→ **Given instruction A**
Tally the lines in the entries that contain the string "clef", treating uppercase and lowercase as different, and give only the number.
→ **Given instruction B**
Resume the forum thread about Alex Jones from its last post onward.

→ **Document extract**
++++++++

# Alex Jones



## taylort5 (Nov 6, 2008)

Just discovered this guy recently. Hmmm, some of his talking points are really over the top, but I agree with a lot of what he is saying. He has lots of supporting evidence. I just don't know who or what to believe about the current state we are in now.


----------



## TheAnt (Jun 7, 2011)

From what I have heard from/about the guy you would do well to find another source. I think he just makes his living off trying to scare folks to death with factually incorrect information. There is probably a bit of truth in everything he peddles thats how you sell lies. Listen to him too much and you will sound like a nutjob.


----------



## kejmack (May 17, 2011)

He is a nut case. He recently accused a group of eating golden roasted babies. He lifts information from sources without giving them credit. He omits important facts in order to scare people. There are much better people out there.


----------



## UncleJoe (Jan 11, 2009)

Yep. What they said. ^^^^^


----------



## Immolatus (Feb 20, 2011)

This guys a nutjob. He may have some actual real info, but hes just too much for me.

Dont knock yummy golden roasted babies until youve tried em! 

See this thread.


----------



## Moby76065 (Jul 31, 2012)

He also runs a website called infowars. The guy makes a living fulling the gulable with BS.


----------



## Theriot (Aug 17, 2012)

Try the survival podcast. Alex is way over the top and does use scare tactics.


----------



## Orly51 (Jan 17, 2013)

Pro second Amendment. I like him already.


----------



## lotsoflead (Jul 25, 2010)

Jones,just like Beck are laughing all the way to the bank.don't listen to anyone, just keep silently prepping,food,water,tools,seeds ect. so life can go on for whom ever you want when and if real hard times come.


----------



## faithmarie (Oct 18, 2008)

This guy is with Alex Jones too
yes they are over the top BUT you can watch them and if you have time ... sift through what they are saying and find maybe some truth and then follow that thread of truth and search out more information...

++++++++

→ **The records**

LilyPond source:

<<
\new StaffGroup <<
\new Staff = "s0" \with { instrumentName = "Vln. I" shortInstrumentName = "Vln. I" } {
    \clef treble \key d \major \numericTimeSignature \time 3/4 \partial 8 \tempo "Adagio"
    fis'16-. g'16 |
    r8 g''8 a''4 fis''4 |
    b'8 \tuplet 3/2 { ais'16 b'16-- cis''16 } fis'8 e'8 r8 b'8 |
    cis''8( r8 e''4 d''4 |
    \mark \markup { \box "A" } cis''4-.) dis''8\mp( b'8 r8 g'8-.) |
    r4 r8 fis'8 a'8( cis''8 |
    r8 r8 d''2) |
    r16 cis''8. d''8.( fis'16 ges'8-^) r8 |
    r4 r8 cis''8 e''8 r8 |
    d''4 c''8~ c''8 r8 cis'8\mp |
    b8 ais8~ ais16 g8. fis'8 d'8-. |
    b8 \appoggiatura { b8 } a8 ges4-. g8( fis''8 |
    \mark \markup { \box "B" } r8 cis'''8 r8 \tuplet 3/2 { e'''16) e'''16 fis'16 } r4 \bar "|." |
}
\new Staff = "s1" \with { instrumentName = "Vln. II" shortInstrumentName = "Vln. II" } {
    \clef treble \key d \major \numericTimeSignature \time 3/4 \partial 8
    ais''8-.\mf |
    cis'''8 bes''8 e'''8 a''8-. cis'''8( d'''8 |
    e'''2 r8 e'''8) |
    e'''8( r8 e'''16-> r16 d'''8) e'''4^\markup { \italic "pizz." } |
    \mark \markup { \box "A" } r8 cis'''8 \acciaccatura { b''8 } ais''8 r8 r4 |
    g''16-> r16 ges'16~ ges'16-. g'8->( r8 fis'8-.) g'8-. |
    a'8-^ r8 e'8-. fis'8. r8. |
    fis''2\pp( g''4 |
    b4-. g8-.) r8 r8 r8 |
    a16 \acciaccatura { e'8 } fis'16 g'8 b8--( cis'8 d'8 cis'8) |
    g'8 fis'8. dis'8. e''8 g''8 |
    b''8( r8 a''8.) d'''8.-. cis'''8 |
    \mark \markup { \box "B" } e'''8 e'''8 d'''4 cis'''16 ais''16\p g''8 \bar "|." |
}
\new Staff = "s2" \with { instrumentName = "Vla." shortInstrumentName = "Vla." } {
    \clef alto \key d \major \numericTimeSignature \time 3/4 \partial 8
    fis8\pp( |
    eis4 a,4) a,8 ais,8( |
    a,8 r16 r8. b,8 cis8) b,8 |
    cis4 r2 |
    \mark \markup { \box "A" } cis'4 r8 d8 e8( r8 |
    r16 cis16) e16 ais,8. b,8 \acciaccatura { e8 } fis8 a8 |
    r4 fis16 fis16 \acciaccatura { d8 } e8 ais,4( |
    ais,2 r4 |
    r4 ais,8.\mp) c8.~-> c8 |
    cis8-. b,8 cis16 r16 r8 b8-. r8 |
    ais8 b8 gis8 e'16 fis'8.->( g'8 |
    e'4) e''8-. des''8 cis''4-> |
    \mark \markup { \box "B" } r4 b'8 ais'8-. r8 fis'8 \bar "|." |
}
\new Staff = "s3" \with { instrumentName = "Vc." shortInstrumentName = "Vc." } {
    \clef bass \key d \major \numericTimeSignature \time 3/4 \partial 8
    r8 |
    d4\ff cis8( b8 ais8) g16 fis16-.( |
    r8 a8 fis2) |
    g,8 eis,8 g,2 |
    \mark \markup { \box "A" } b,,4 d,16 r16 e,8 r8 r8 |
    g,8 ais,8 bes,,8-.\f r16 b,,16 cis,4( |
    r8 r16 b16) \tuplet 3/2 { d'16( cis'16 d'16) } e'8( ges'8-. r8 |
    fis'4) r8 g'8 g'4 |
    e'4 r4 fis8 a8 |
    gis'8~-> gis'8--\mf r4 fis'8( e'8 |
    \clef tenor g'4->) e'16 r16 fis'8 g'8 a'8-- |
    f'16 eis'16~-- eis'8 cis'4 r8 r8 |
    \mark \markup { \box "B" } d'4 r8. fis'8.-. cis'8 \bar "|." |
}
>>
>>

++++++++

→ **Task output A**
5

→ **Task output B**
Does anyone know of a benevolent newscaster who ISN'T laughing all the way to the bank...LOL cnn nbc abc RT...LOL I am 56 and have NEVER seen one in my life ... maybe I missed something ... oh yeah ... walter cronkite hahahahah nooo

Sorry too much coffee ...


----------



## zombieresponder (Aug 20, 2012)

lotsoflead said:


> Jones,just like Beck are laughing all the way to the bank.don't listen to anyone, just keep silently prepping,food,water,tools,seeds ect. so life can go on for whom ever you want when and if real hard times come.


From what I've seen from Beck, he's actually correct and goes to great lengths to fact check whatever he covers. Jones on the other hand....not even close.


----------



## faithmarie (Oct 18, 2008)

Beck have you seen his videos about FEMA ... he found truth and then the next day did a complete turn around and pulled an alex jones rant and said anyone who questions the camps were .... well he was angry... you should look it up ... is is the same ... they are all the same.... LOL


----------



## faithmarie (Oct 18, 2008)




----------



## Viking (Mar 16, 2009)

kejmack said:


> He is a nut case. He recently accused a group of eating golden roasted babies. He lifts information from sources without giving them credit. He omits important facts in order to scare people. There are much better people out there.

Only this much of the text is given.